L'atout essentiel de la télévision sur Internet, fixe ou mobile, est précisément de permettre l'interactivité, c'est-à-dire une consommation individualisée et non simultanée. Le haut-débit risque donc de rendre de plus en plus artificielle la frontière administrative tracée, en France, entre audiovisuel et télécommunications.
De nouveaux décodeurs arriveront sur le marché au premier semestre 2005 - j'en ai déjà un dans mon bureau - qui permettent de recevoir tant la télévision sur ADSL que la TNT.
Cette nouvelle génération de décodeurs apporte finalement à l'économie numérique beaucoup plus que ne le pourrait une loi ou un décret.
D'une part, un éditeur de chaîne gratuite de la télévision numérique terrestre ne pourra plus, comme par le passé, refuser d'être distribué par un fournisseur de services de télévision sur ADSL. L'intense débat juridique sur la possibilité pour un éditeur de chaîne gratuite de la télévision hertzienne terrestre de refuser d'être intégré à un bouquet distribué sur ADSL se trouve ainsi clos, non par l'effet d'un texte ou d'une jurisprudence, mais par un progrès technique très simple, consistant à ajouter un tuner TNT à une boîte ADSL.
D'autre part, un même décodeur de télévision numérique pourra délivrer un service alternant la télévision sur Internet, selon un mode de consommation individualisé, et la télévision numérique terrestre, reçue de manière simultanée. La régulation de ce service relèvera donc tantôt de la compétence de l'ART et du code des communications électroniques, tantôt de celle du CSA et de la loi de 1986. De même, la télévision sur mobile, pour être attractive, alternera des passages diffusés sur Internet haut débit et d'autres sur numérique terrestre. Un même service risque, là encore, de dépendre tantôt de l'ART et du code des communications électroniques, tantôt du CSA et de la loi de 1986, selon que le programme se situe dans un instant de consommation individualisé ou de diffusion simultanée.
Au total, je suis convaincu que la révolution technologique en cours ne va pas tarder à poser de nouveau, et plus rapidement qu'on ne le croit, la question de la dualité de législation, de réglementation, de régulation, et d'administration de l'économie numérique.
Je ne crois pas que la France pourra longtemps, seule en Europe et dans le monde, échapper à ce puissant mouvement de convergence de l'audiovisuel et des télécommunications.

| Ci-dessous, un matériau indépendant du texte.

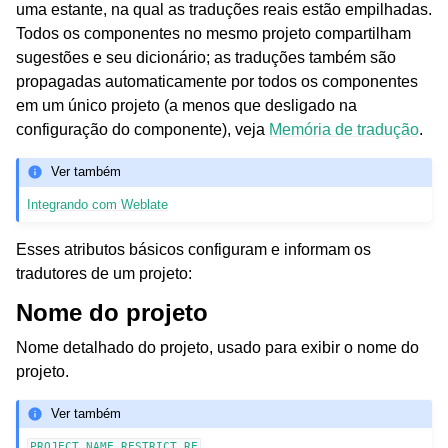
uma estante, na qual as traduções reais estão empilhadas.
Todos os componentes no mesmo projeto compartilham
sugestões e seu dicionário; as traduções também são
propagadas automaticamente por todos os componentes
em um único projeto (a menos que desligado na
configuração do componente), veja
Memória de tradução
.
Ver também
Integrando com Weblate
Esses atributos básicos configuram e informam os
tradutores de um projeto:
Nome do projeto
Nome detalhado do projeto, usado para exibir o nome do
projeto.
Ver também
PROJECT_NAME_RESTRICT_RE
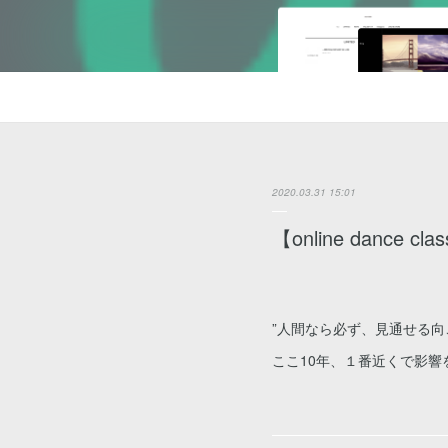
2020.03.31 15:01
【online dance 
”人間なら必ず、見通せる
ここ10年、１番近くで影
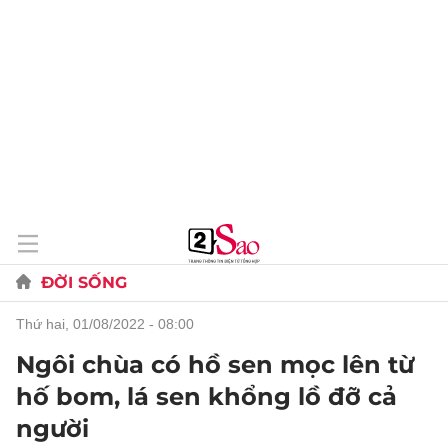
ĐỜI SỐNG
thứ hai, 01/08/2022 - 08:00
Ngôi chùa có hồ sen mọc lên từ
hố bom, lá sen khổng lồ đỡ cả
người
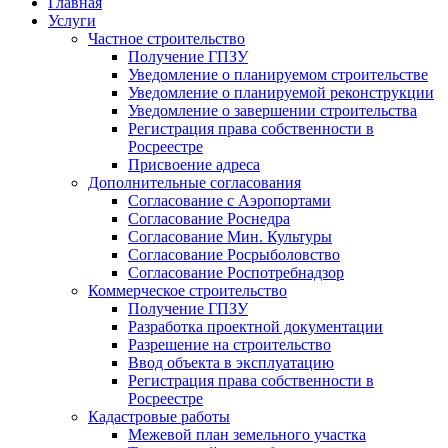
Главная
Услуги
Частное строительство
Получение ГПЗУ
Уведомление о планируемом строительстве
Уведомление о планируемой реконструкции
Уведомление о завершении строительства
Регистрация права собственности в
Росреестре
Присвоение адреса
Дополнительные согласования
Согласование с Аэропортами
Согласование Роснедра
Согласование Мин. Культуры
Согласование Росрыболовство
Согласование Роспотребнадзор
Коммерческое строительство
Получение ГПЗУ
Разработка проектной документации
Разрешение на строительство
Ввод объекта в эксплуатацию
Регистрация права собственности в
Росреестре
Кадастровые работы
Межевой план земельного участка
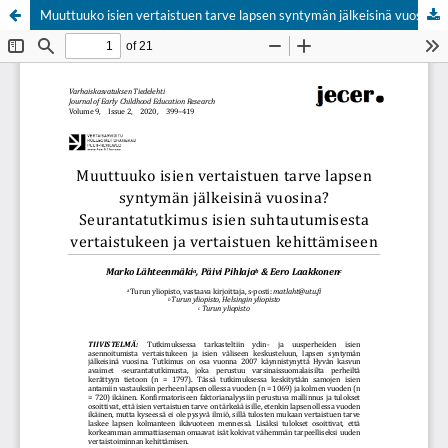
Muuttuuko isien vertaistuen tarve lapsen syntymän jälkeisinä vuosina? Seurantatutkimus isien suhtautumisesta vertaistukeen ja vertaistuen kehittämiseen
Hosted by
the Federation of Finnish Learned Societies
.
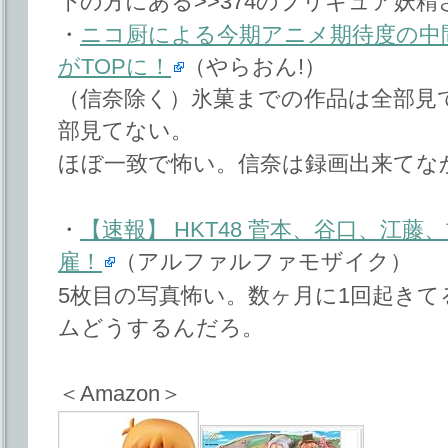
下の方にある>>374のプリキュア妖
・
ニコ厨による今期アニメ期待度の中間発
がTOPに！
（やらおん!）
（信奈除く）氷菓までの作品は全部見
部見てない。
ほぼ一致で怖い。信奈は録画出来てなかっ
・
【速報】 HKT48 菅本、谷口、江
雇！
（アルファルファモザイク）
5枚目の写真怖い。数ヶ月に1回起き
ムどうするんだろ。
＜Amazon＞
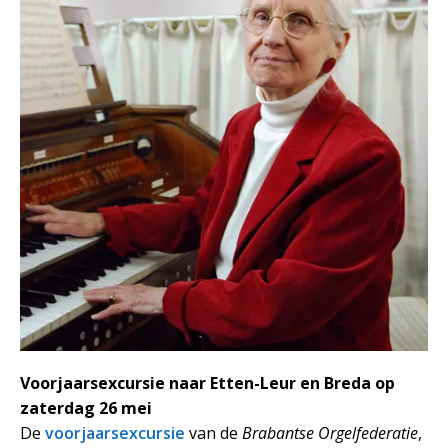
Voorjaarsexcursie naar Etten-Leur en Breda op
zaterdag 26 mei
De
voorjaarsexcursie
van de
Brabantse Orgelfederatie
,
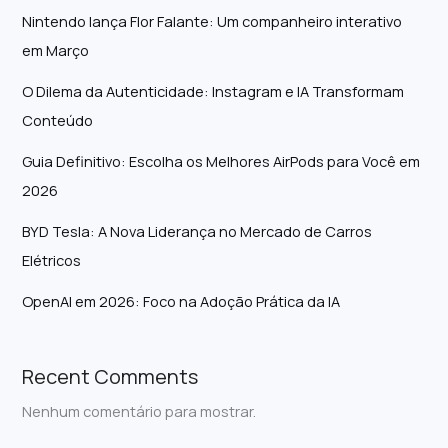
Nintendo lança Flor Falante: Um companheiro interativo
em Março
O Dilema da Autenticidade: Instagram e IA Transformam
Conteúdo
Guia Definitivo: Escolha os Melhores AirPods para Você em
2026
BYD Tesla: A Nova Liderança no Mercado de Carros
Elétricos
OpenAI em 2026: Foco na Adoção Prática da IA
Recent Comments
Nenhum comentário para mostrar.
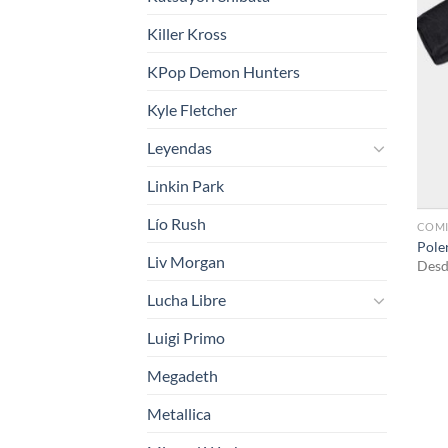
Killer Kross
KPop Demon Hunters
Kyle Fletcher
Leyendas
Linkin Park
Lío Rush
COM
Pole
Liv Morgan
Desd
Lucha Libre
Luigi Primo
Megadeth
Metallica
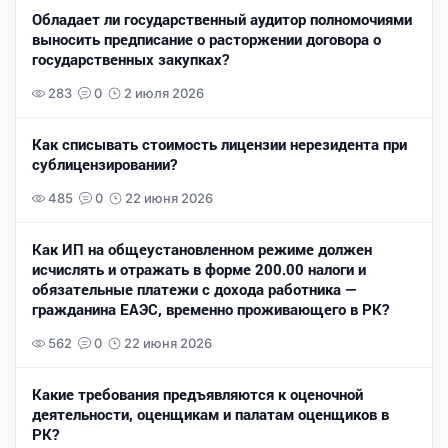
Обладает ли государственный аудитор полномочиями
выносить предписание о расторжении договора о
государственных закупках?
283
0
2 июля 2026
Как списывать стоимость лицензии нерезидента при
сублицензировании?
485
0
22 июня 2026
Как ИП на общеустановленном режиме должен
исчислять и отражать в форме 200.00 налоги и
обязательные платежи с дохода работника —
гражданина ЕАЭС, временно проживающего в РК?
562
0
22 июня 2026
Какие требования предъявляются к оценочной
деятельности, оценщикам и палатам оценщиков в
РК?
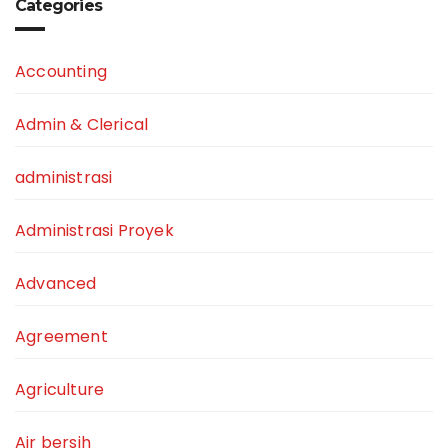
Categories
Accounting
Admin & Clerical
administrasi
Administrasi Proyek
Advanced
Agreement
Agriculture
Air bersih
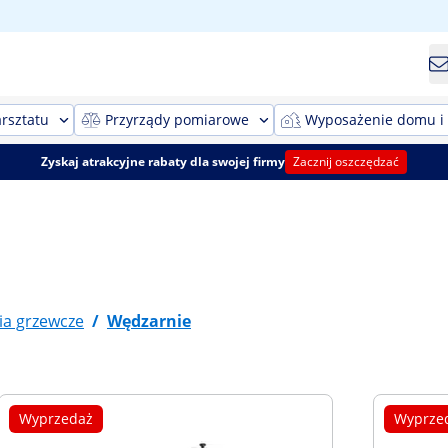
rsztatu
Przyrządy pomiarowe
Wyposażenie domu i
Zyskaj atrakcyjne rabaty dla swojej firmy
Zacznij oszczędzać
ia grzewcze
/
Wędzarnie
Wyprzedaż
Wyprze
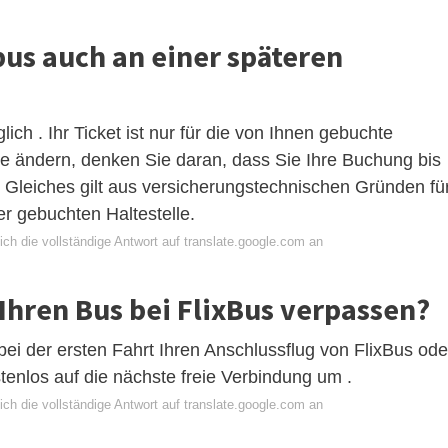
bus auch an einer späteren
lich . Ihr Ticket ist nur für die von Ihnen gebuchte
läne ändern, denken Sie daran, dass Sie Ihre Buchung bis
 Gleiches gilt aus versicherungstechnischen Gründen fü
er gebuchten Haltestelle.
ch die vollständige Antwort auf translate.google.com an
Ihren Bus bei FlixBus verpassen?
bei der ersten Fahrt Ihren Anschlussflug von FlixBus ode
stenlos auf die nächste freie Verbindung um .
ch die vollständige Antwort auf translate.google.com an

La nouvelle donne ne placera aucun des deux secteurs sous la coupe de l'autre. Chacun aura sa carte à jouer.
L'économie numérique conduit bien sûr à un accroissement sans précédent de l'offre de programmes.
L'image numérique constitue en effet le principal vecteur de croissance de l'économie de l'information, qu'elle soit fixe ou mobile, véhiculée par le satellite, le câble, l'ADSL, ou le numérique terrestre, stockée sur le disque dur d'un ordinateur, d'un téléphone portable, d'un baladeur ou d'un appareil photo numérique.
Cette croissance se poursuit aujourd'hui dans deux directions principales :
?L'amélioration de la qualité de l'image, avec la haute définition ;
?La diversification des usages, avec la mobilité.
Ces deux directions se situent précisément à la confluence de l'audiovisuel et des télécommunications.
Or ces industries n'ont pas encore suffisamment l'habitude de travailler ensemble. Il y a là un handicap propre à notre pays, qui sépare, voire oppose, presque systématiquement, contenus et contenants, croyant ainsi opposer l'intérêt culturel à l'appétit commercial. Cette opposition est vaine, parce que les nouveaux gisements de créativité et de croissance se situent précisément à la frontière de ces deux mondes.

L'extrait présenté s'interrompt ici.